A new Biobrick device: Mitochondrial proteorhodopsin (humanized genetic code bias)
Partsregistry submission:
BBa_K603000 (pSB1AC3)
BBa_K603001 (pSB1C3)



As we can see from the pictures taken by fluorescence microscope, transient expression of mitochondrial proteorhodopsin (mPR) and GFP genes in human embryonic kidney cells HEK293 is obviously related to the light exposure. In the dark (None) GFP expression rate is lower than the weak light exposure (weak) . The flow cytometry result also shows that the light exposure increased level of transient GFP expression ( accumulative green fluorescence is intensity 195.84) in HEK293 cells co-transfected with mPR and GFP expression vectors compared with no light exposure (168.23). The culture condition is nutrient-poor, therefore energy harvest from light is positively correlated to GFP expression.

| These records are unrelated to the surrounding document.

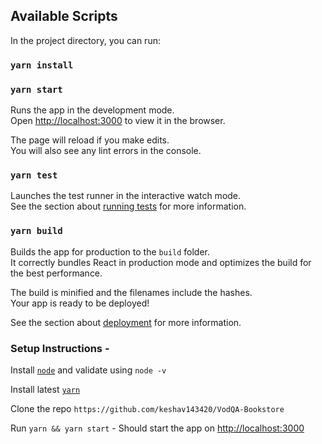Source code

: ## Available Scripts

In the project directory, you can run:

### `yarn install`
### `yarn start`

Runs the app in the development mode.<br />
Open [http://localhost:3000](http://localhost:3000) to view it in the browser.

The page will reload if you make edits.<br />
You will also see any lint errors in the console.

### `yarn test`

Launches the test runner in the interactive watch mode.<br />
See the section about [running tests](https://facebook.github.io/create-react-app/docs/running-tests) for more information.

### `yarn build`

Builds the app for production to the `build` folder.<br />
It correctly bundles React in production mode and optimizes the build for the best performance.

The build is minified and the filenames include the hashes.<br />
Your app is ready to be deployed!

See the section about [deployment](https://facebook.github.io/create-react-app/docs/deployment) for more information.

### Setup Instructions -

Install [`node`](https://nodejs.dev/how-to-install-nodejs) and validate using `node -v`

Install latest [`yarn`](https://yarnpkg.com/lang/en/docs/install) 

Clone the repo `https://github.com/keshav143420/VodQA-Bookstore`  

Run `yarn && yarn start` - Should start the app on [http://localhost:3000](http://localhost:3000)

The graph above shows that the amount of surviving cells is related to the change of Vitamin C (VitC) concentration. When the fold of dilution of Vit C is zero , the amount of surviving cells is relatively high (probably due to Vitamin C poor solubility). However, with the growth of fold of dilution, the number of surviving cells declines, because high concentration of VitC makes media acidic which can do harm to cells. When the fold of dilution comes to two, the cells are weakest. When higher than 2 fold of diluton, the VitC contributes the growth of amount of surviving cells. The higher the fold of dilution of VitC before seven, the higher the amount of surviving cells was. After the seven fold of dilution of VitC, the amount of surviving cells will decrease due to too low Vit C concentration.